Segment Open
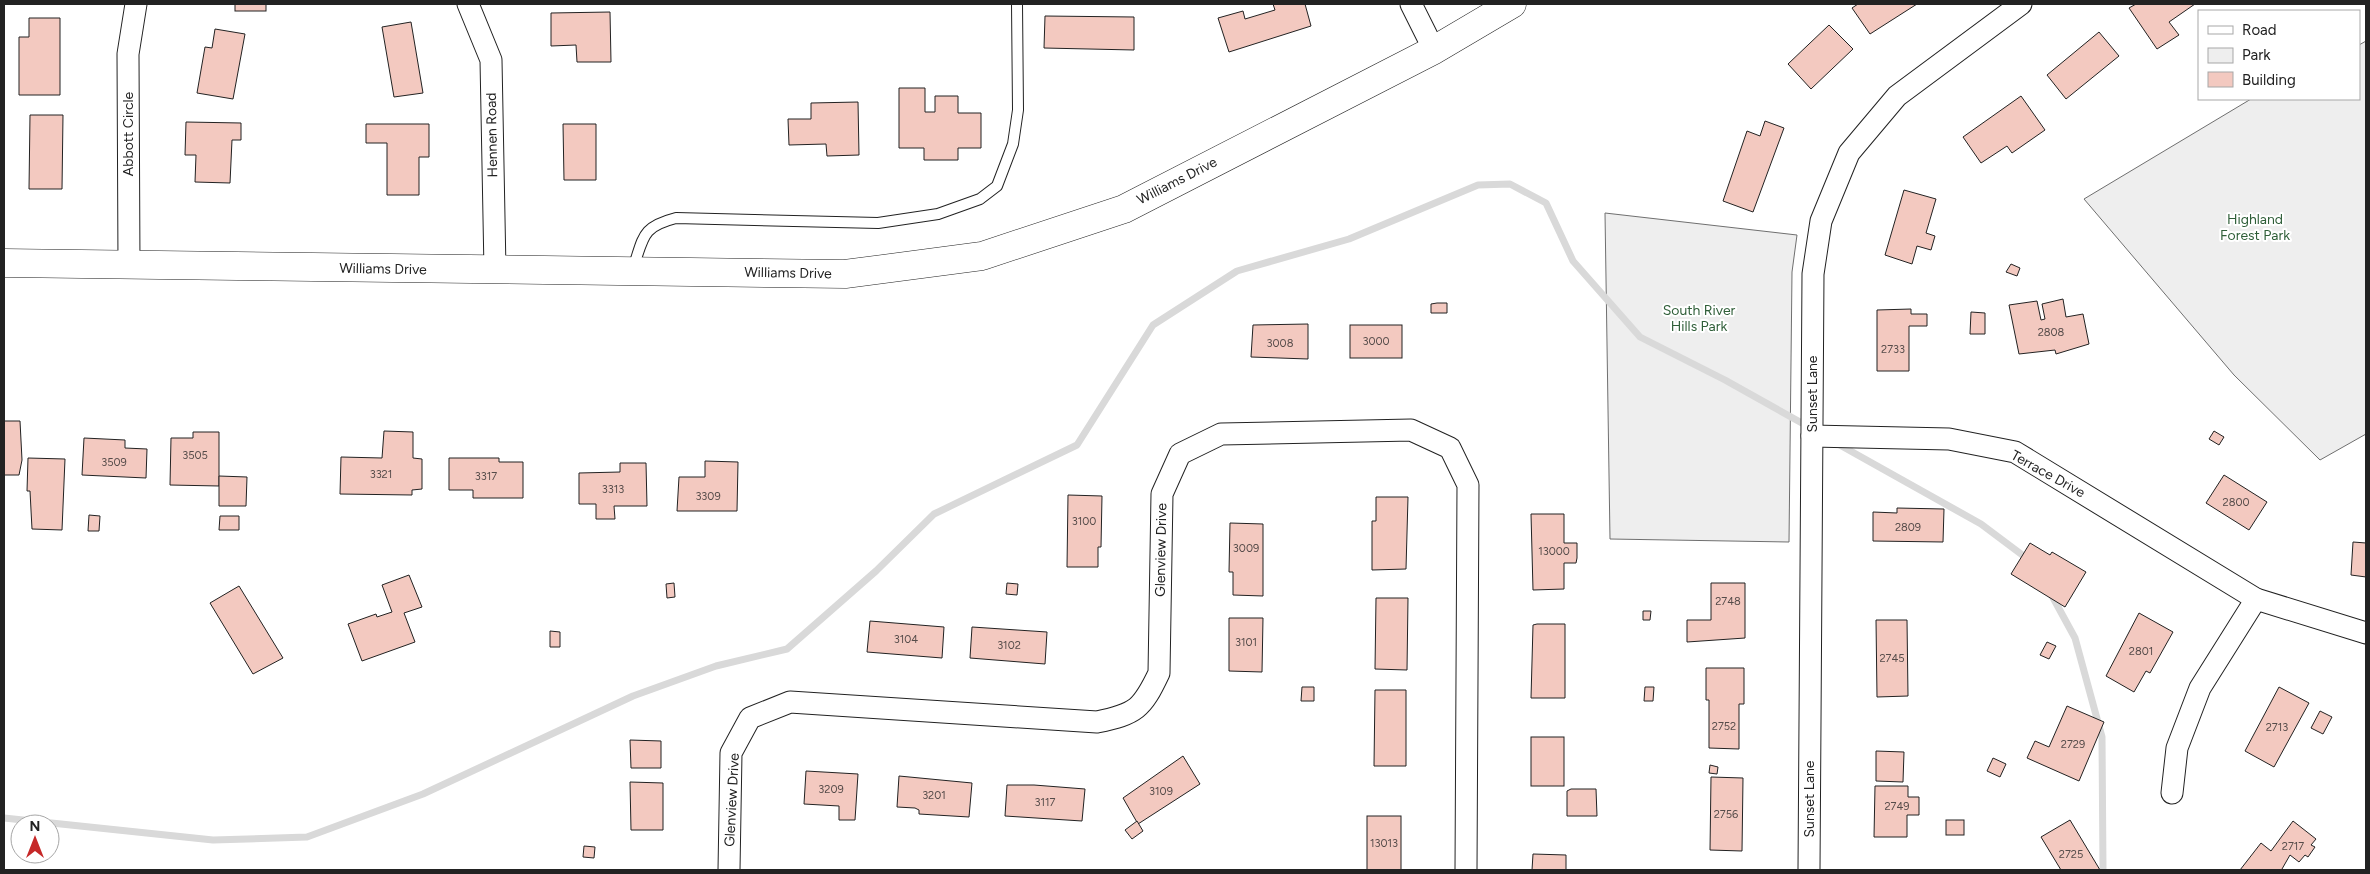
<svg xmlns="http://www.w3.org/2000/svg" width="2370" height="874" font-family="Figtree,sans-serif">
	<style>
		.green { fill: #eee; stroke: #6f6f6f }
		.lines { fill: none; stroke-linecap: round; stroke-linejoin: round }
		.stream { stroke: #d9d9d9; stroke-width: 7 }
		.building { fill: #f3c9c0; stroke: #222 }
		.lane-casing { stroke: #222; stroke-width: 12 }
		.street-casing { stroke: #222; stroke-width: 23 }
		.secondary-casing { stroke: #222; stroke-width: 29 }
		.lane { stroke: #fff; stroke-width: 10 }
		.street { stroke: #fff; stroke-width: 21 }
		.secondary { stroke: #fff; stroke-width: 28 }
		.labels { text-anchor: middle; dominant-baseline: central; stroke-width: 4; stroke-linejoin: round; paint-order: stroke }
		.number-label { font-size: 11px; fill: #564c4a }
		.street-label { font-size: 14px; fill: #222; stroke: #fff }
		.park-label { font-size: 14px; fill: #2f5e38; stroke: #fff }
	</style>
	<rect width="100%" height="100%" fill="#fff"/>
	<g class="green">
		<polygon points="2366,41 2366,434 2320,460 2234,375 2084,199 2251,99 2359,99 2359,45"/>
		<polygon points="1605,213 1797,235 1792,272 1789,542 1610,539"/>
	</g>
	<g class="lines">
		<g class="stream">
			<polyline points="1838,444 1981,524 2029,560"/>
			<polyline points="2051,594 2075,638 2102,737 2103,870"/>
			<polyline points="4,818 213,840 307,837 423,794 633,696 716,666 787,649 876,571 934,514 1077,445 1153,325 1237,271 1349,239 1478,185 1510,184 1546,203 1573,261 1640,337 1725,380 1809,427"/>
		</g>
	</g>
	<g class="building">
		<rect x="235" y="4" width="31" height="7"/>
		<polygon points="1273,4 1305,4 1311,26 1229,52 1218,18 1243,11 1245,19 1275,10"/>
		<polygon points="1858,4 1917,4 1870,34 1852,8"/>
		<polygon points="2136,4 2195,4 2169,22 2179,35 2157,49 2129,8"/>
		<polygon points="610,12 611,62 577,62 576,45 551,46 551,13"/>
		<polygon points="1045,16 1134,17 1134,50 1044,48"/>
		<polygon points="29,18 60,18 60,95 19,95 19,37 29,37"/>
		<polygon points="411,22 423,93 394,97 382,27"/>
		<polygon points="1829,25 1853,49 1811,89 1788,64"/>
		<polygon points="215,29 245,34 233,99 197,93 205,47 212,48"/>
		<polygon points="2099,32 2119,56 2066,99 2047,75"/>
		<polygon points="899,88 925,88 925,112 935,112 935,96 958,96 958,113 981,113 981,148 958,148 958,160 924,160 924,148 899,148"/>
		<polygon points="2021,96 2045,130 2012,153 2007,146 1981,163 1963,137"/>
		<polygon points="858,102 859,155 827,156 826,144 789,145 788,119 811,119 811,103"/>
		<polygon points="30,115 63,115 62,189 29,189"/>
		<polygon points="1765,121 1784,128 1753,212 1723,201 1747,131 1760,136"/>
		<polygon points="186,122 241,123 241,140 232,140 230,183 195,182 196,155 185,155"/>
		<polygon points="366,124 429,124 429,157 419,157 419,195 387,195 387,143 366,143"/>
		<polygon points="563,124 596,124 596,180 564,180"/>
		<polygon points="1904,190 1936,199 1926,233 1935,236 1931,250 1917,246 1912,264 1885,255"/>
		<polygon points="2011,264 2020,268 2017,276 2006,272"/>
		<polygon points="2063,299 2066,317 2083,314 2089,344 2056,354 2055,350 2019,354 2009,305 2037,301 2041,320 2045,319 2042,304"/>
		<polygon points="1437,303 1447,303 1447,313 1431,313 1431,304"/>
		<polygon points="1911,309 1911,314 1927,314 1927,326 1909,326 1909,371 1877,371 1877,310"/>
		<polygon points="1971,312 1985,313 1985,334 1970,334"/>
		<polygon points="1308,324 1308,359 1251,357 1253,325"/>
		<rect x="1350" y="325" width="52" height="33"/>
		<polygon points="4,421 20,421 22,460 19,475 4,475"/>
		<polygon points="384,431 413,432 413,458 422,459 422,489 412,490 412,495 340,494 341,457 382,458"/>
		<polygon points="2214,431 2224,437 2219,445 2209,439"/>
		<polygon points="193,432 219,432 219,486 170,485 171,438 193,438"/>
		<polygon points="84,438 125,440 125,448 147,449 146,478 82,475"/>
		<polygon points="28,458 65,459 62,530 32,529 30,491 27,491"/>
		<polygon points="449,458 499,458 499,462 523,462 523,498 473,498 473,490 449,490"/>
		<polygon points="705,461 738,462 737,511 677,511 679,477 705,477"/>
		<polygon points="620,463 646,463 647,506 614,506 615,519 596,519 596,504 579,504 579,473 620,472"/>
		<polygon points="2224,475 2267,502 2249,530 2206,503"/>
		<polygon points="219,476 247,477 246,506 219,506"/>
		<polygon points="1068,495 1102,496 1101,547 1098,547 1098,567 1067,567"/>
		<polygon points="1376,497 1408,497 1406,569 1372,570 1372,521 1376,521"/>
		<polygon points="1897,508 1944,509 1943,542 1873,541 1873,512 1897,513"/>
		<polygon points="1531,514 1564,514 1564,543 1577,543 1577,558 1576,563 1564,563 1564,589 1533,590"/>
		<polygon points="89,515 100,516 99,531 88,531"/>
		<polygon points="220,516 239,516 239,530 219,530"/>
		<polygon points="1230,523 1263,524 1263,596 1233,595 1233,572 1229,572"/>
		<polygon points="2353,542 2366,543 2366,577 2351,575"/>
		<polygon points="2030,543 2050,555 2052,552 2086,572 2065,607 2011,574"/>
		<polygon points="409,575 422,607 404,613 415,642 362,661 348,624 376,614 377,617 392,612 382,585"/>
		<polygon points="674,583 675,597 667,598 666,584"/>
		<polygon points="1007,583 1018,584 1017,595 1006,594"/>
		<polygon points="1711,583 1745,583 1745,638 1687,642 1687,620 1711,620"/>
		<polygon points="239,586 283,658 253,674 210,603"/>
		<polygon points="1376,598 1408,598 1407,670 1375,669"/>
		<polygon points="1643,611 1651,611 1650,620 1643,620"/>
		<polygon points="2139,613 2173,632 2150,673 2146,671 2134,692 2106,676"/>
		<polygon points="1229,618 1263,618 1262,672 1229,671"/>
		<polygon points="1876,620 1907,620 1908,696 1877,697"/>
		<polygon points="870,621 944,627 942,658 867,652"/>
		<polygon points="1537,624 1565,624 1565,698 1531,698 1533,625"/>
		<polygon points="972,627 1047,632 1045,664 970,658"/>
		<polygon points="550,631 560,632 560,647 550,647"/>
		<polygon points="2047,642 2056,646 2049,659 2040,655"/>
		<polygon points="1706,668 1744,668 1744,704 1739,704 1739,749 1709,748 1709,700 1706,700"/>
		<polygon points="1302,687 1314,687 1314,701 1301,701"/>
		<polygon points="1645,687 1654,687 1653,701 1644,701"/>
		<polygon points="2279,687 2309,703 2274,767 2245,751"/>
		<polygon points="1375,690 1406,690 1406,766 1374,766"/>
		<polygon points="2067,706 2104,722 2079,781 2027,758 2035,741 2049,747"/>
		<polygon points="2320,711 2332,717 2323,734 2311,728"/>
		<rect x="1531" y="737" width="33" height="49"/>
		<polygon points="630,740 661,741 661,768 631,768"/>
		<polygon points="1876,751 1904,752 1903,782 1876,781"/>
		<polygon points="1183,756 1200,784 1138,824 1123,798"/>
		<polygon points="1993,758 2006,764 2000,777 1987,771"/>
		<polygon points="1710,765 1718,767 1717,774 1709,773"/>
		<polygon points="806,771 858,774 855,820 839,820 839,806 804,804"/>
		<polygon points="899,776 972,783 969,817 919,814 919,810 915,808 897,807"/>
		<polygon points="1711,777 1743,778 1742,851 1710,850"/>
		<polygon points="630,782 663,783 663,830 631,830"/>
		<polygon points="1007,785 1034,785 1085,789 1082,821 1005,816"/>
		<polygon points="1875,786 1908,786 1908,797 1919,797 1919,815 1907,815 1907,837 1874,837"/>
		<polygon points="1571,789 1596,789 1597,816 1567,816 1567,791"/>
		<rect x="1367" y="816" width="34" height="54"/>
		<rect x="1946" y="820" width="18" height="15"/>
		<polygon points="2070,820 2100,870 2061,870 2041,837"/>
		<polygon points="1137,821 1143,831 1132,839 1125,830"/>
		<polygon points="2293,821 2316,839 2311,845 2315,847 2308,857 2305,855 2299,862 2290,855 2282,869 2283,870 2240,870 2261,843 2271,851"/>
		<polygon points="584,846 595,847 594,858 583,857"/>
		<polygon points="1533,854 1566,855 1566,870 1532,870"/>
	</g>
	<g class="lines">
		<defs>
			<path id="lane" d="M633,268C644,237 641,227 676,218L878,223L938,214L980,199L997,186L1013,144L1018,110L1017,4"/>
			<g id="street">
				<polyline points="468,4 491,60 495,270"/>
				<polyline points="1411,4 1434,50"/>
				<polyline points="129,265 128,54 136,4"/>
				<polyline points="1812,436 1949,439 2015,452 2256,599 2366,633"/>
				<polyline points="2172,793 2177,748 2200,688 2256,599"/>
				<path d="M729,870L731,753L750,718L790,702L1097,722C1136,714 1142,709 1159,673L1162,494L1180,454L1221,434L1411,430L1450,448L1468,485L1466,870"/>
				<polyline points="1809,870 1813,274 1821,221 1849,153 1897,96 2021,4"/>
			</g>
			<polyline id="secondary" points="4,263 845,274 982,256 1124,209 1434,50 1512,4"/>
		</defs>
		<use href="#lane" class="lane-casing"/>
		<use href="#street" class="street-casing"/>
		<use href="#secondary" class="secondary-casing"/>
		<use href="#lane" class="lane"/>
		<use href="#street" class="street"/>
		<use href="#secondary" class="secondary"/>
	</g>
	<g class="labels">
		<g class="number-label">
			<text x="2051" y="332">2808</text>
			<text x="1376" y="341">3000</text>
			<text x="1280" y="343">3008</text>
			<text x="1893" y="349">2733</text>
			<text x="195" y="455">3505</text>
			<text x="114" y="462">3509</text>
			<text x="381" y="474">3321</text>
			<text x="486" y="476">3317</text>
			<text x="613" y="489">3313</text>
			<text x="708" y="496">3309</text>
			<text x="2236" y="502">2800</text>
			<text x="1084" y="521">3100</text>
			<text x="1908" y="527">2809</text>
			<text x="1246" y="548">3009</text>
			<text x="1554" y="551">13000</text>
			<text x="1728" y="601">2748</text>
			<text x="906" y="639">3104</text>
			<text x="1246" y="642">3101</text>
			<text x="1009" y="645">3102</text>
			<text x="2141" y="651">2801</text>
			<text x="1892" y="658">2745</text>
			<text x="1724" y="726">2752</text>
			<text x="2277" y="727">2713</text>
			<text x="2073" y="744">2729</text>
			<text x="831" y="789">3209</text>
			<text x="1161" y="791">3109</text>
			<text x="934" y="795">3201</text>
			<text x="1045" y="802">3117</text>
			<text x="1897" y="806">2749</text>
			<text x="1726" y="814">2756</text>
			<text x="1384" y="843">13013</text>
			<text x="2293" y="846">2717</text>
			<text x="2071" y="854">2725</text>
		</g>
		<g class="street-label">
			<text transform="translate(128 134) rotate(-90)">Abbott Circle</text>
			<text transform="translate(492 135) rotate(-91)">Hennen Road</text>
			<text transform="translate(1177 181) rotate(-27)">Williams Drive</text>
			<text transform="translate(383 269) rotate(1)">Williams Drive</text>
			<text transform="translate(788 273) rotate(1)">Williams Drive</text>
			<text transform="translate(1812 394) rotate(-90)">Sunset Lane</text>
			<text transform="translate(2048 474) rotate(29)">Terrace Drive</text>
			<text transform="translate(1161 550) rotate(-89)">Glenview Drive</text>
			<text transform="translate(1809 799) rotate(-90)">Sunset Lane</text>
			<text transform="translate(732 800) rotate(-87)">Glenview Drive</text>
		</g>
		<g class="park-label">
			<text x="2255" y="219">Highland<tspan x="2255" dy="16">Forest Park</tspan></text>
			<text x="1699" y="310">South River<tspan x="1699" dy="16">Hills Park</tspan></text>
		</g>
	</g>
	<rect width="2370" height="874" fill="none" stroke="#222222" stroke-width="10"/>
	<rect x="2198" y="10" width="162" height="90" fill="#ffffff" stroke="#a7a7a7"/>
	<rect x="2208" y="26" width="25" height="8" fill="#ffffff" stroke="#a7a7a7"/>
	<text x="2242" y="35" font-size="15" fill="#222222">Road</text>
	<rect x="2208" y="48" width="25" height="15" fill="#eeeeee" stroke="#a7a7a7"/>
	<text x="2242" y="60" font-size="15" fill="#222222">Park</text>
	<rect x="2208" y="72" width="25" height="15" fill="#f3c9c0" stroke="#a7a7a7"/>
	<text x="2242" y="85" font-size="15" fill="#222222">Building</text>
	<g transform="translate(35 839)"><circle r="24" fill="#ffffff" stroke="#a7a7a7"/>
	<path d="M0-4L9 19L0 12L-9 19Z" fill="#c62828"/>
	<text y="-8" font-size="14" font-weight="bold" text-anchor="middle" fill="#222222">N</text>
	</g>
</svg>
Segment Closed
Look through the entries. Copy out each line with "casing" in it.

**REPLY TO THE TASK:**
		.lane-casing { stroke: #222; stroke-width: 12 }
		.street-casing { stroke: #222; stroke-width: 23 }
		.secondary-casing { stroke: #222; stroke-width: 29 }
		<use href="#lane" class="lane-casing"/>
		<use href="#street" class="street-casing"/>
		<use href="#secondary" class="secondary-casing"/>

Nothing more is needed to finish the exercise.